Time Warp is an optimistic synchronization protocol for parallel discrete event simulation that coordinates the available parallelism through its rollback and antimessage mechanisms. In this paper we present the results of a strong scaling study of the ROSS simulator running Time Warp with reverse computation and executing the well-known PHOLD benchmark on Lawrence Livermore National Laboratory's Sequoia Blue Gene/Q supercomputer. The benchmark has 251 million PHOLD logical processes and was executed in several configurations up to a peak of 7.86 million MPI tasks running on 1,966,080 cores.

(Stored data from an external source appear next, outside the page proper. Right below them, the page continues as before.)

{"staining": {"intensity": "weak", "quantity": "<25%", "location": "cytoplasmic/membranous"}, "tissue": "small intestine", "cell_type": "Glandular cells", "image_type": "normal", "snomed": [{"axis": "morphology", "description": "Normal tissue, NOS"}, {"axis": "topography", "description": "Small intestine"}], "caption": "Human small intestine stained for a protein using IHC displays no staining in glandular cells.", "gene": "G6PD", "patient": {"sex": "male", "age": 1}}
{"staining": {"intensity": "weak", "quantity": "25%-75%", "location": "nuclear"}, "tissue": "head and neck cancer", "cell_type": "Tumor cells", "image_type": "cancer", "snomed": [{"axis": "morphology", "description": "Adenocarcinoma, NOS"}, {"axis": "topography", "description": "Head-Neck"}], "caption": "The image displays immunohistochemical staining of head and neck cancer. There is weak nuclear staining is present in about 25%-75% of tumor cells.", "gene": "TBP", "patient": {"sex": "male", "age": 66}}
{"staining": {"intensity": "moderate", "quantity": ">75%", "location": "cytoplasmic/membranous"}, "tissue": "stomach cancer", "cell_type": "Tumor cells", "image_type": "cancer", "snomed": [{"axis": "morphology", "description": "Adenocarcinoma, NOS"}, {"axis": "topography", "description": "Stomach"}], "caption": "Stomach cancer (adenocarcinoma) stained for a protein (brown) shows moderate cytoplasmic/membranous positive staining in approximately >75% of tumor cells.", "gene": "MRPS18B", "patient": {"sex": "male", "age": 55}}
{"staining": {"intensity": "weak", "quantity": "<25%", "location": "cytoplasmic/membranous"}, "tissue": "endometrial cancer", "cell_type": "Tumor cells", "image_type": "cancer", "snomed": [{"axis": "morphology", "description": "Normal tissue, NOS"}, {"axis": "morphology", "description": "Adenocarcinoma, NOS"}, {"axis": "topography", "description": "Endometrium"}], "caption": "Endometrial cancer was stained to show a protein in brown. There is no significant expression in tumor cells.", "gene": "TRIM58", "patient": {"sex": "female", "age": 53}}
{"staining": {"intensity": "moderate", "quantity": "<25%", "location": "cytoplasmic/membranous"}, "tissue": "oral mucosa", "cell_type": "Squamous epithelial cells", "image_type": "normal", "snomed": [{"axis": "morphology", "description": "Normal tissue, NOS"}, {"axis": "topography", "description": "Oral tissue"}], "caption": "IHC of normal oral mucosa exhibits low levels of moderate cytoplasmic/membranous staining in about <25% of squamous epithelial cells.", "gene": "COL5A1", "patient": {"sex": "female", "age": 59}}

At the largest scale it processed 33 trillion events in 65 seconds, yielding a sustained speed of 504 billion events/second using 120 racks of Sequoia. This is by far the highest event rate reported by any parallel discrete event simulation to date, whether running PHOLD or any other benchmark. Additionally, we believe it is likely to be the largest number of MPI tasks ever used in any computation of any kind to date. ROSS exhibited a super-linear speedup throughout the strong scaling study, with more than a 97x speed improvement from scaling the number of cores by only 60x (from 32,768 to 1,966,080). We attribute this to significant cache-related performance acceleration as we moved to higher scales with fewer LPs per core. Prompted by historical performance results we propose a new, long term performance metric called Warp Speed that grows logarithmically with the PHOLD event rate. As we define it our maximum speed of 504 billion PHOLD events/sec corresponds to Warp 2.7. We suggest that the results described here are significant because they demonstrate that direct simulation of planetary-scale discrete event models are now, in principle at least, within reach.